Prenons un exemple: Monsieur et Madame sont usufruitiers de l’intégralité des titres émis par la société familiale. Leurs deux enfants en sont nus-propriétaires.
Monsieur et Madame décident de réaliser un apport complémentaire non rémunéré à la société familiale. Suite à celui-ci, la valeur des parts de la société va augmenter. L’ensemble des actionnaires de la société vont s’enrichir. Dans ce cas spécifique, il semble toutefois possible de soutenir que cet apport ne constitue pas une donation au sens du droit civil. En effet, une libéralité suppose notamment la réunion des conditions suivantes:
Compte tenu que les enfants nus-propriétaires ne participent, en principe, pas à l’AG autorisant cet apport complémentaire, il peut être soutenu qu’ils n’acceptent pas la « donation ». En ce sens, il est permis de s’interroger sur le fait de savoir si cet apport non rémunéré ne constituerait pas un acte hybride susceptible d’être à ce jour exonéré d’impôt.

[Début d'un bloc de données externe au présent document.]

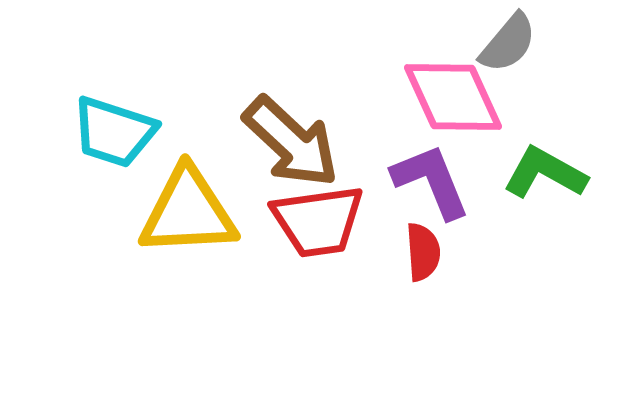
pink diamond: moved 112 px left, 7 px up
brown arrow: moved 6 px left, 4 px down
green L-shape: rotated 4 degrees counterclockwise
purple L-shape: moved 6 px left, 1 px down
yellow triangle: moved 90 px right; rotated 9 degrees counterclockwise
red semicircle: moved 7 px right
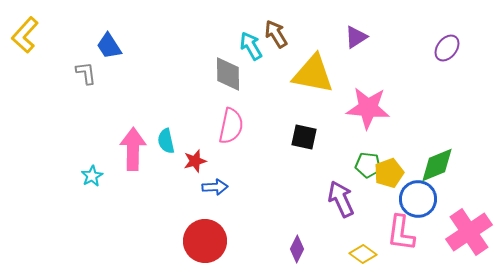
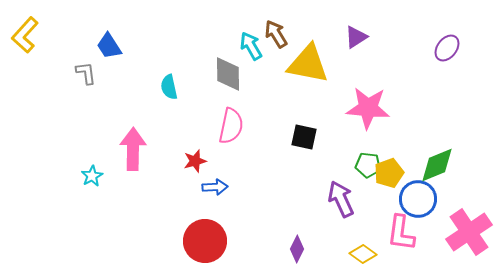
yellow triangle: moved 5 px left, 10 px up
cyan semicircle: moved 3 px right, 54 px up
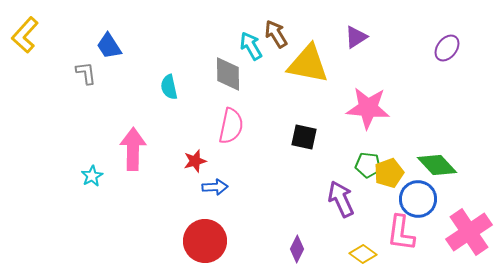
green diamond: rotated 69 degrees clockwise
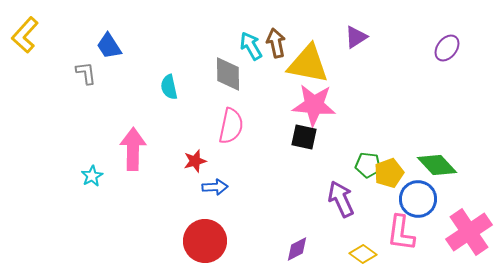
brown arrow: moved 9 px down; rotated 20 degrees clockwise
pink star: moved 54 px left, 3 px up
purple diamond: rotated 36 degrees clockwise
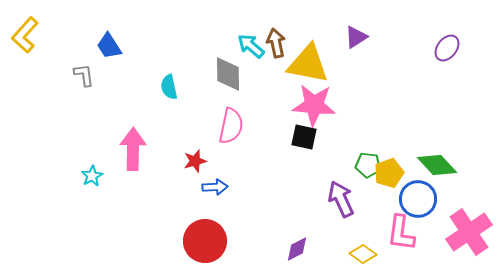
cyan arrow: rotated 20 degrees counterclockwise
gray L-shape: moved 2 px left, 2 px down
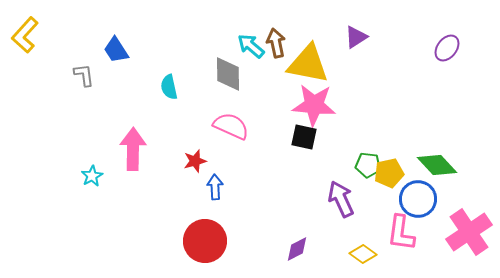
blue trapezoid: moved 7 px right, 4 px down
pink semicircle: rotated 78 degrees counterclockwise
yellow pentagon: rotated 8 degrees clockwise
blue arrow: rotated 90 degrees counterclockwise
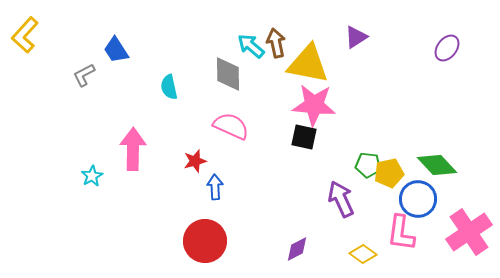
gray L-shape: rotated 110 degrees counterclockwise
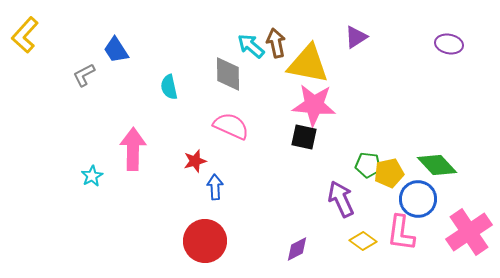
purple ellipse: moved 2 px right, 4 px up; rotated 64 degrees clockwise
yellow diamond: moved 13 px up
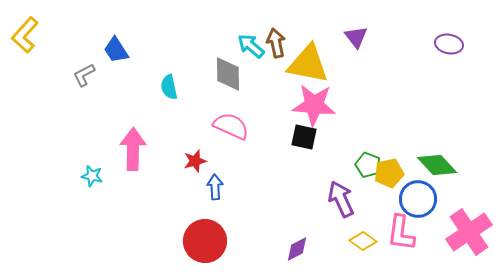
purple triangle: rotated 35 degrees counterclockwise
green pentagon: rotated 15 degrees clockwise
cyan star: rotated 30 degrees counterclockwise
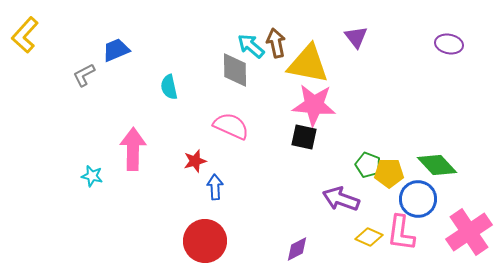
blue trapezoid: rotated 100 degrees clockwise
gray diamond: moved 7 px right, 4 px up
yellow pentagon: rotated 12 degrees clockwise
purple arrow: rotated 45 degrees counterclockwise
yellow diamond: moved 6 px right, 4 px up; rotated 12 degrees counterclockwise
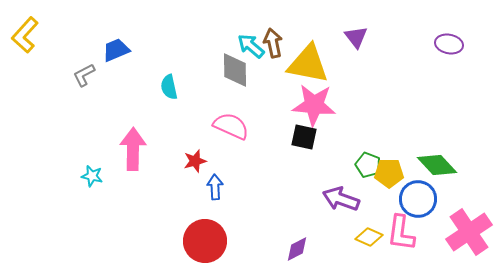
brown arrow: moved 3 px left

Il semble que l’apport non rémunéré, à l’instar du principe de non-proportionnalité entre l’apport et sa contrepartie, consacré en matière de SRL soit un principe général transposable à d’autres formes de sociétés dans le CSA (e.a. les sociétés simples).
En France, la Cour de cassation française a estimé que l’écran constitué par la personnalité morale d’une société ne fait pas obstacle à l’existence d’une donation entre des personnes.
La Cour a consacré le concept de « donation par interposition d’une société »[3].
Il est prudent d’intégrer cette jurisprudence française dans le cadre de la planification patrimoniale belge recourant à un apport non rémunéré.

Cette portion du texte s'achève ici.